* DATASET ROWS
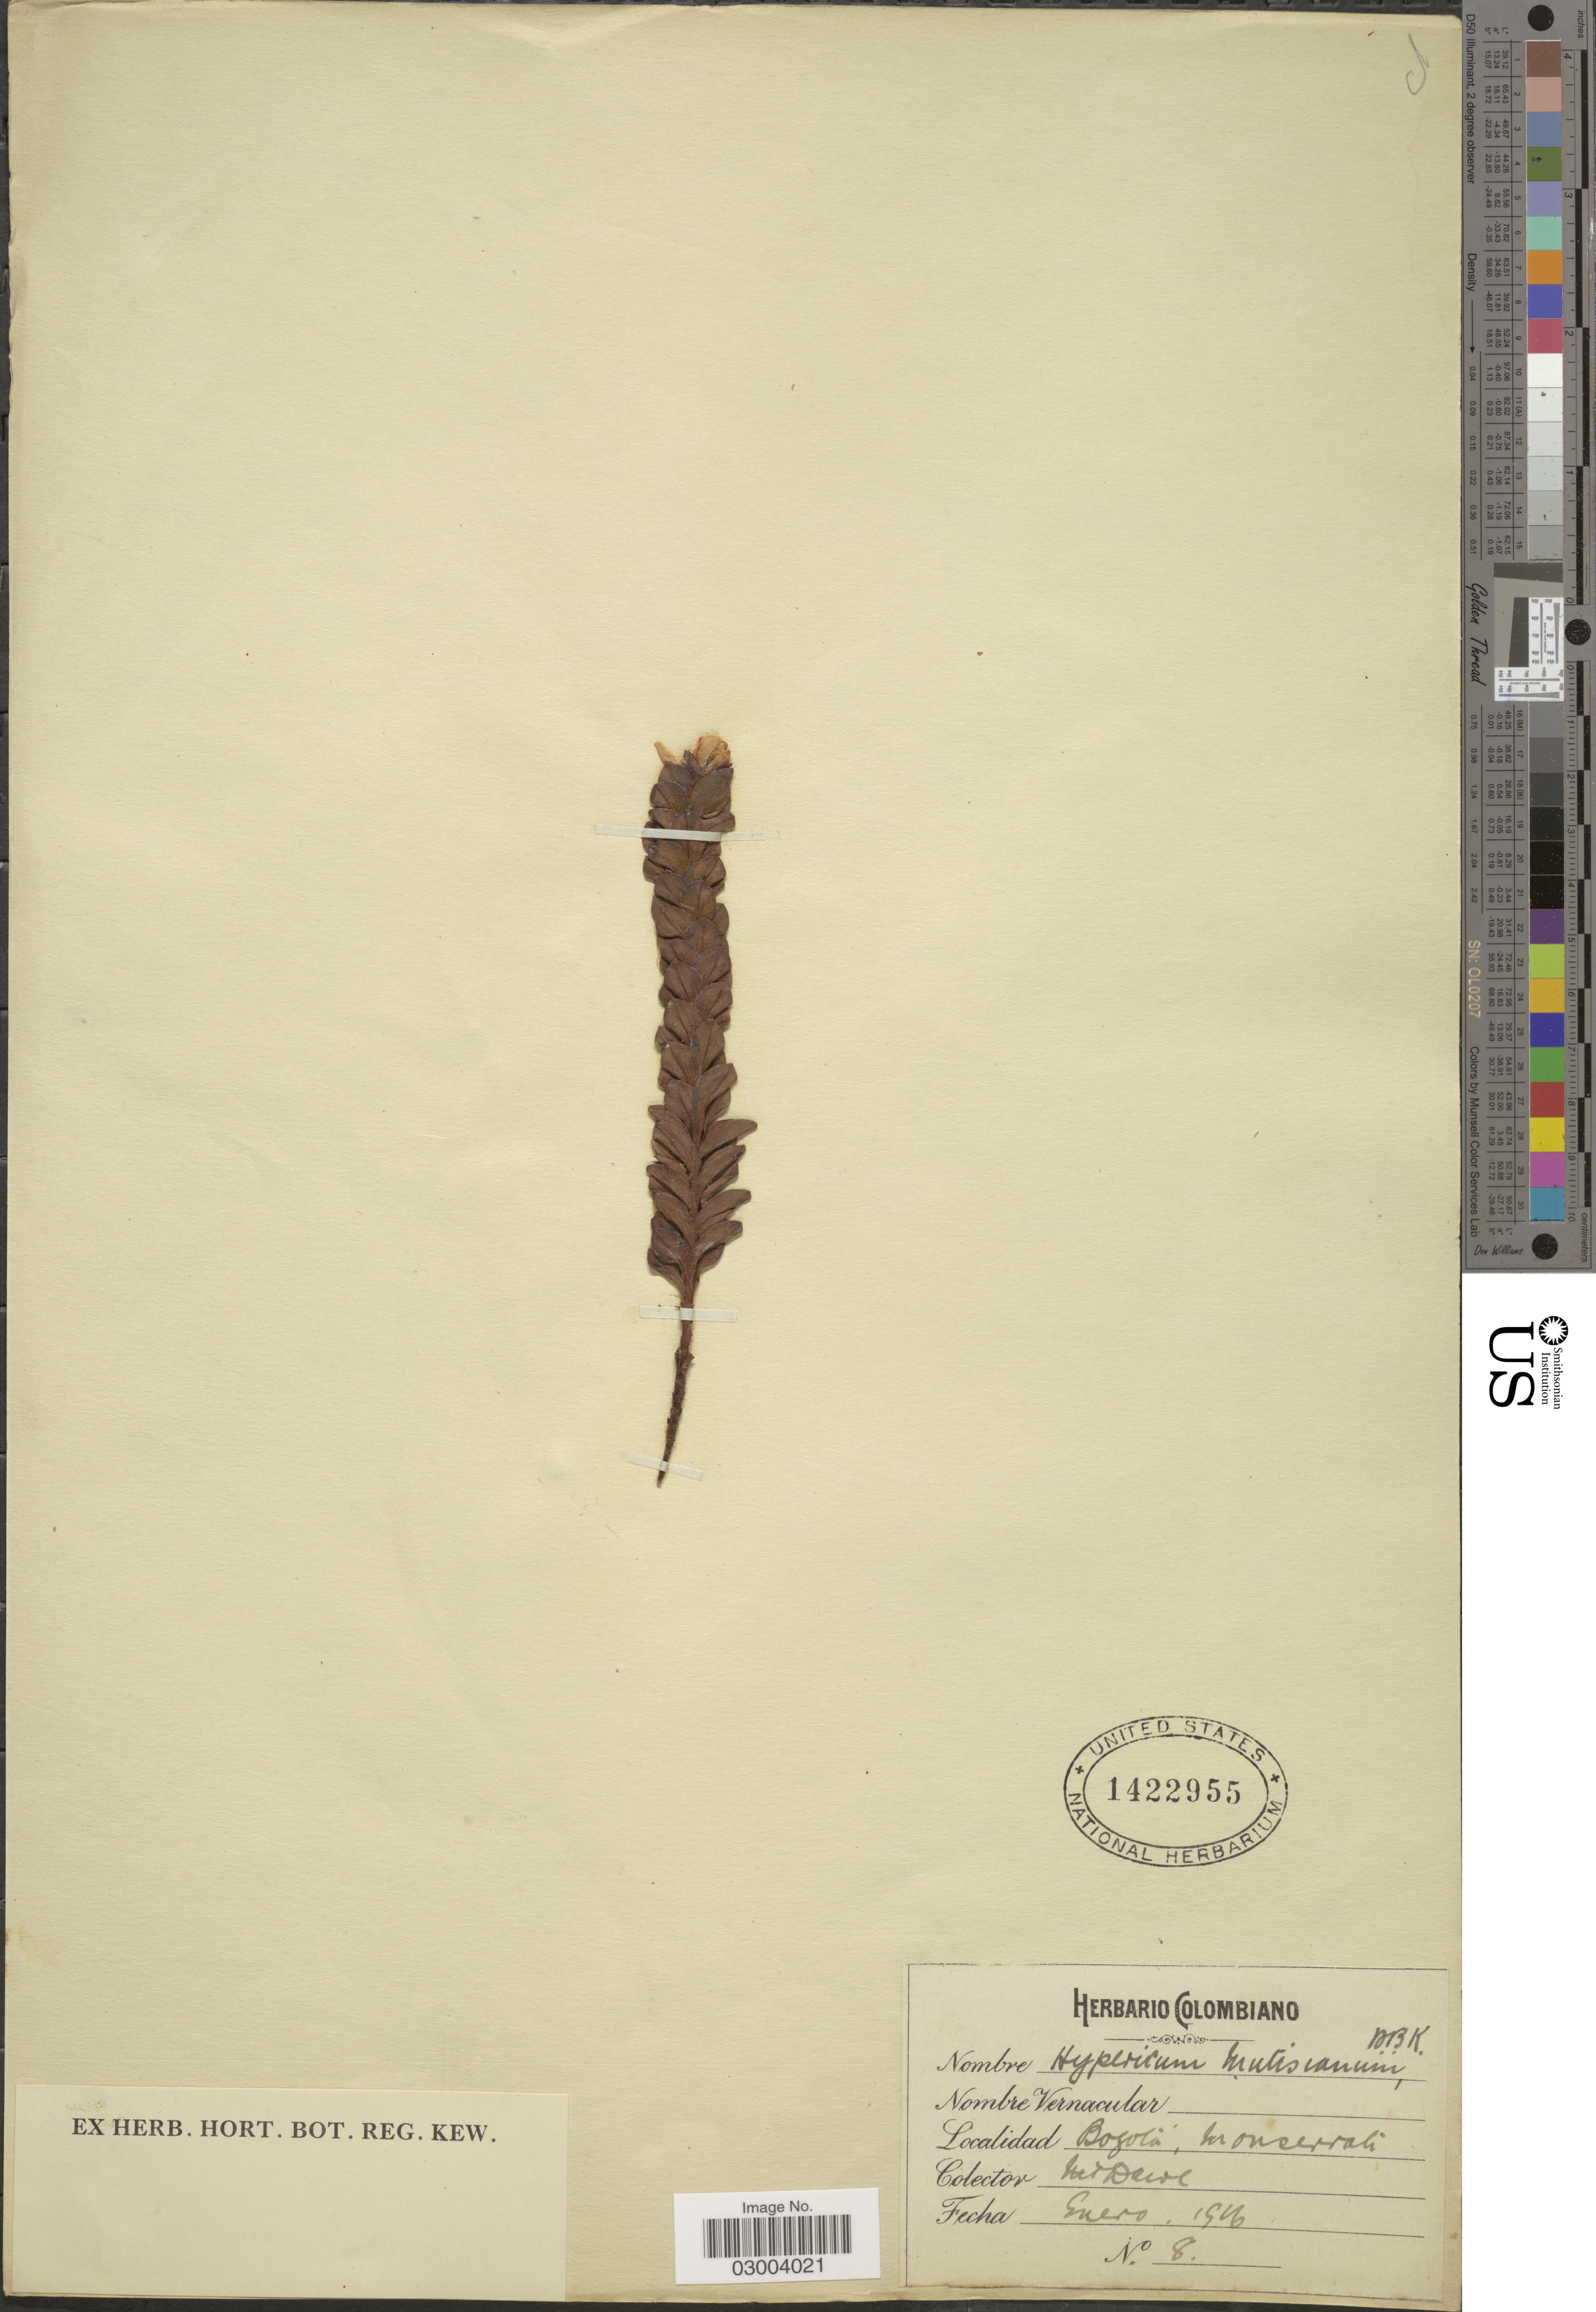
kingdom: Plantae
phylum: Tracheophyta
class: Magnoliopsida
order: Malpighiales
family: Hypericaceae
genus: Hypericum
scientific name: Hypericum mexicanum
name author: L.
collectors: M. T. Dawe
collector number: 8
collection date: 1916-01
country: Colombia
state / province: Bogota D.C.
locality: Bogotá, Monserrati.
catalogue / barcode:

* DO THIS
Copy out the records verbatim, starting with the line that contains "collector number: 8" and going on through the last line of the records.

* REPLY
collector number: 8
collection date: 1916-01
country: Colombia
state / province: Bogota D.C.
locality: Bogotá, Monserrati.
catalogue / barcode:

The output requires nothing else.